**Exercise brief**
Restate all entries exactly.

================================

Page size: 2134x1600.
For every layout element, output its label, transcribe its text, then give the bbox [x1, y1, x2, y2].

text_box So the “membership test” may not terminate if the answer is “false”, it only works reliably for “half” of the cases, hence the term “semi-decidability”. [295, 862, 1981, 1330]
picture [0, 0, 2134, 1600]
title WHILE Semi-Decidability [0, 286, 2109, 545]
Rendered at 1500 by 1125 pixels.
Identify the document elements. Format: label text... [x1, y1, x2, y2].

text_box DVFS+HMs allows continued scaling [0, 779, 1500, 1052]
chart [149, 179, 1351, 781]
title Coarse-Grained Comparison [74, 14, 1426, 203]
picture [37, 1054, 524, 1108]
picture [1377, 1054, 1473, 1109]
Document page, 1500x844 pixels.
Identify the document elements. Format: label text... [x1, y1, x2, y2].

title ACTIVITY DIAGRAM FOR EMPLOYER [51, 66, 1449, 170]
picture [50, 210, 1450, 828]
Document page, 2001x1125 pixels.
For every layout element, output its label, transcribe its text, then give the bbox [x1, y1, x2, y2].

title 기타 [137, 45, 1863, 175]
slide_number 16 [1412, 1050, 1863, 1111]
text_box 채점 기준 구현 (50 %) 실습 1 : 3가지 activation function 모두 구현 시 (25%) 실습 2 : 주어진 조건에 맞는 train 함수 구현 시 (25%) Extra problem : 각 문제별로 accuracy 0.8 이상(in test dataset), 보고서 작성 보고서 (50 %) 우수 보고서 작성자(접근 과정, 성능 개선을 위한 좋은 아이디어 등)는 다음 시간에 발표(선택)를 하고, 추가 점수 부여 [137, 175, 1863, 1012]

================================

**Result**
Page size: 2134x1600.
For every layout element, output its label, transcribe its text, then give the bbox [x1, y1, x2, y2].

text_box So the “membership test” may not terminate if the answer is “false”, it only works reliably for “half” of the cases, hence the term “semi-decidability”. [295, 862, 1981, 1330]
picture [0, 0, 2134, 1600]
title WHILE Semi-Decidability [0, 286, 2109, 545]
Rendered at 1500 by 1125 pixels.
Identify the document elements. Format: label text... [x1, y1, x2, y2].

text_box DVFS+HMs allows continued scaling [0, 779, 1500, 1052]
chart [149, 179, 1351, 781]
title Coarse-Grained Comparison [74, 14, 1426, 203]
picture [37, 1054, 524, 1108]
picture [1377, 1054, 1473, 1109]
Document page, 1500x844 pixels.
Identify the document elements. Format: label text... [x1, y1, x2, y2].

title ACTIVITY DIAGRAM FOR EMPLOYER [51, 66, 1449, 170]
picture [50, 210, 1450, 828]
Document page, 2001x1125 pixels.
For every layout element, output its label, transcribe its text, then give the bbox [x1, y1, x2, y2].

title 기타 [137, 45, 1863, 175]
slide_number 16 [1412, 1050, 1863, 1111]
text_box 채점 기준 구현 (50 %) 실습 1 : 3가지 activation function 모두 구현 시 (25%) 실습 2 : 주어진 조건에 맞는 train 함수 구현 시 (25%) Extra problem : 각 문제별로 accuracy 0.8 이상(in test dataset), 보고서 작성 보고서 (50 %) 우수 보고서 작성자(접근 과정, 성능 개선을 위한 좋은 아이디어 등)는 다음 시간에 발표(선택)를 하고, 추가 점수 부여 [137, 175, 1863, 1012]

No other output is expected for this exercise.